Directions = Retype all entries exactly as they stand, excluding pictures.

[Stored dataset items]
━━━━━━

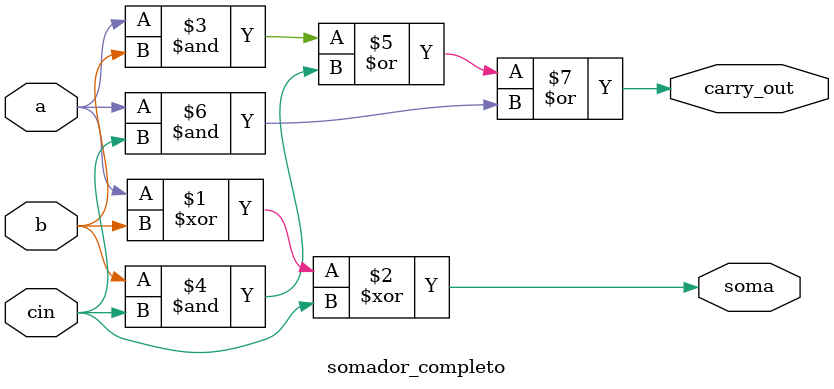
<source format=sv>
module somador_completo (
    input logic a, b, cin,
    output logic soma, carry_out
);
    assign soma = a ^ b ^ cin;
    assign carry_out = (a & b) | (b & cin) | (a & cin);
endmodule

</source>
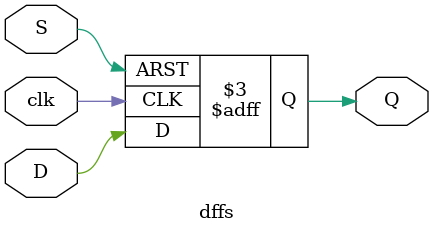
<source format=v>
module dffs(D,clk,S,Q);
input D;      // Data input 
input clk;    // clock input 
input S;      // set input 
output reg Q;     // output Q 

always @(posedge clk or negedge S) 

begin
	if (S == 1'b0) begin // set active low
            Q <= 1'b1;
	end 
	else begin
            Q <= D; 
        end
end 
endmodule 

</source>
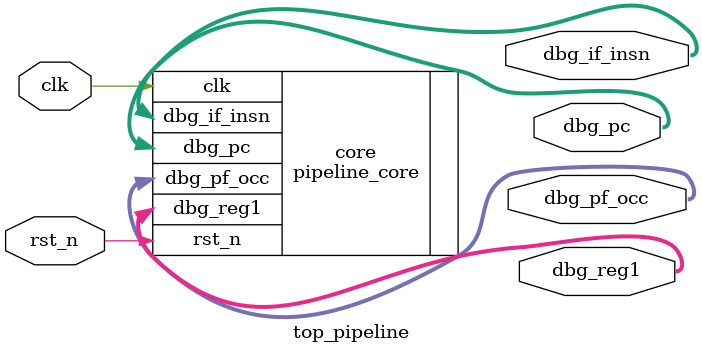
<source format=v>
`timescale 1ns / 1ps


module top_pipeline (
    input  wire clk,
    input  wire rst_n,

    // Add outputs so Vivado does NOT optimize design away
    output wire [31:0] dbg_pc,
    output wire [31:0] dbg_if_insn,
    output wire [7:0]  dbg_pf_occ,
    output wire [31:0] dbg_reg1
);

    // Instantiate your pipeline core
    pipeline_core #(
        .ADDR_WIDTH(10),
        .PF_DEPTH(8)
    ) core (
        .clk(clk),
        .rst_n(rst_n),
        .dbg_if_insn(dbg_if_insn),
        .dbg_pc(dbg_pc),
        .dbg_pf_occ(dbg_pf_occ),
        .dbg_reg1(dbg_reg1)
    );

endmodule

</source>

━━━━━━

Answer to this exercise =
<source format=sv>
module somador_completo (
    input logic a, b, cin,
    output logic soma, carry_out
);
    assign soma = a ^ b ^ cin;
    assign carry_out = (a & b) | (b & cin) | (a & cin);
endmodule

</source>
<source format=v>
module dffs(D,clk,S,Q);
input D;      // Data input 
input clk;    // clock input 
input S;      // set input 
output reg Q;     // output Q 

always @(posedge clk or negedge S) 

begin
	if (S == 1'b0) begin // set active low
            Q <= 1'b1;
	end 
	else begin
            Q <= D; 
        end
end 
endmodule 

</source>
<source format=v>
`timescale 1ns / 1ps


module top_pipeline (
    input  wire clk,
    input  wire rst_n,

    // Add outputs so Vivado does NOT optimize design away
    output wire [31:0] dbg_pc,
    output wire [31:0] dbg_if_insn,
    output wire [7:0]  dbg_pf_occ,
    output wire [31:0] dbg_reg1
);

    // Instantiate your pipeline core
    pipeline_core #(
        .ADDR_WIDTH(10),
        .PF_DEPTH(8)
    ) core (
        .clk(clk),
        .rst_n(rst_n),
        .dbg_if_insn(dbg_if_insn),
        .dbg_pc(dbg_pc),
        .dbg_pf_occ(dbg_pf_occ),
        .dbg_reg1(dbg_reg1)
    );

endmodule

</source>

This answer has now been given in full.